Sunday, June 7, 2009

sunday dinner {insert contented sigh}

For Sunday dinner this week, I decided to make my sister's pot roast. Delish, fall-apart roast beef that you just can't beat. Ahhh, thanks, Lis, for teaching me how to cook a good roast.

Slow-cooker pot roast
1 2.5~3.5lb roast
3 medium sized carrots, peeled (or scrubbed really well) and cut diagonally into 1 inch pieces
2~3 medium sized potatoes (I prefer the waxy yukon gold potatoes, but I used russet today and it was ok.

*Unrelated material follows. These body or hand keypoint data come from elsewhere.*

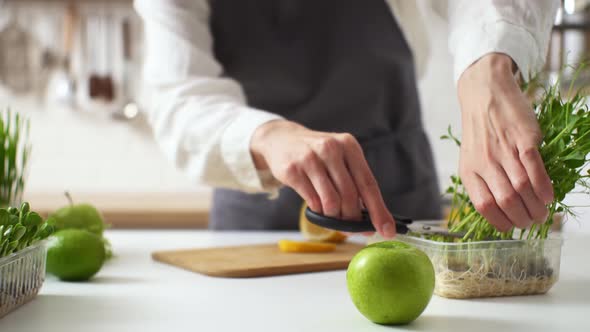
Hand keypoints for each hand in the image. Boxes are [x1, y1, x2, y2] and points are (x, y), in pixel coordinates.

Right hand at [250, 120, 395, 237]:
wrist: (281, 139)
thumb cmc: (318, 155)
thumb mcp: (340, 158)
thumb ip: (355, 183)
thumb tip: (372, 218)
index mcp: (349, 146)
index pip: (368, 183)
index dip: (379, 210)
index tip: (387, 230)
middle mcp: (331, 149)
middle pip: (350, 195)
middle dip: (352, 218)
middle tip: (352, 229)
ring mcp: (310, 159)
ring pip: (331, 201)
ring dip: (334, 216)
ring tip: (332, 216)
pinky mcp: (293, 170)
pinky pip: (312, 201)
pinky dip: (318, 210)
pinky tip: (317, 206)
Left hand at [457, 53, 553, 230]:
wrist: (485, 93)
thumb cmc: (481, 130)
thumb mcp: (472, 157)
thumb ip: (483, 179)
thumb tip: (501, 208)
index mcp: (469, 170)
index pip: (483, 205)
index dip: (500, 221)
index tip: (511, 227)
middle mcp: (484, 163)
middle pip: (505, 200)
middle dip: (521, 218)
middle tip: (532, 222)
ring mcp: (504, 151)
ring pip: (521, 188)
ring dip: (535, 207)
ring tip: (542, 213)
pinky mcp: (522, 139)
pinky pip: (534, 168)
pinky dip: (543, 187)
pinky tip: (548, 197)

Just doesn't cook as well), peeled and cut into 1.5~2 inch chunks
1 large onion, peeled and cut in half and then into quarters
3 cloves garlic, peeled and ends trimmed
1 can diced tomatoes
salt and pepper to taste
oil (such as canola or olive) to coat the pan for searing the meat
  1. Pat the roast dry of any excess moisture on the surface with a paper towel. (Otherwise it won't brown) Season it generously on all sides with salt and pepper. Heat the oil in a large skillet over medium-high heat until slightly smoking. Add the roast and sear the meat on all sides.
  2. Toss all the ingredients in the bowl of a slow-cooker, set to low and let cook for 6~8 hours. The longer the more tender your meat will be. The meat should just fall apart so don't bother slicing when you serve it.
I was planning on making my aunt Carolyn's famous dinner rolls, but alas, I was too lazy. But we needed bread with our roast, so I remembered a fancy and easy looking bread recipe by Pastor Ryan on The Pioneer Woman's blog, and thought I'd give it a try. I've noticed that it's kinda trendy to bake bread in an enameled cast iron pot, so it was time I joined the cool foodie club, right? Anyway, I gotta tell you, this was the easiest bread I've ever made. And super fast and very low-maintenance. And SO DELICIOUS! Honestly, I thought it would turn out more like Irish Soda bread, but it was chewy and dense and aromatic and PERFECT! The crust was super crusty, but really yummy. Not distractingly crusty at all. Honestly, if you have a cast iron pot, you have to try this. And if you don't, go buy one. You deserve to have one of the most important kitchen items anyway.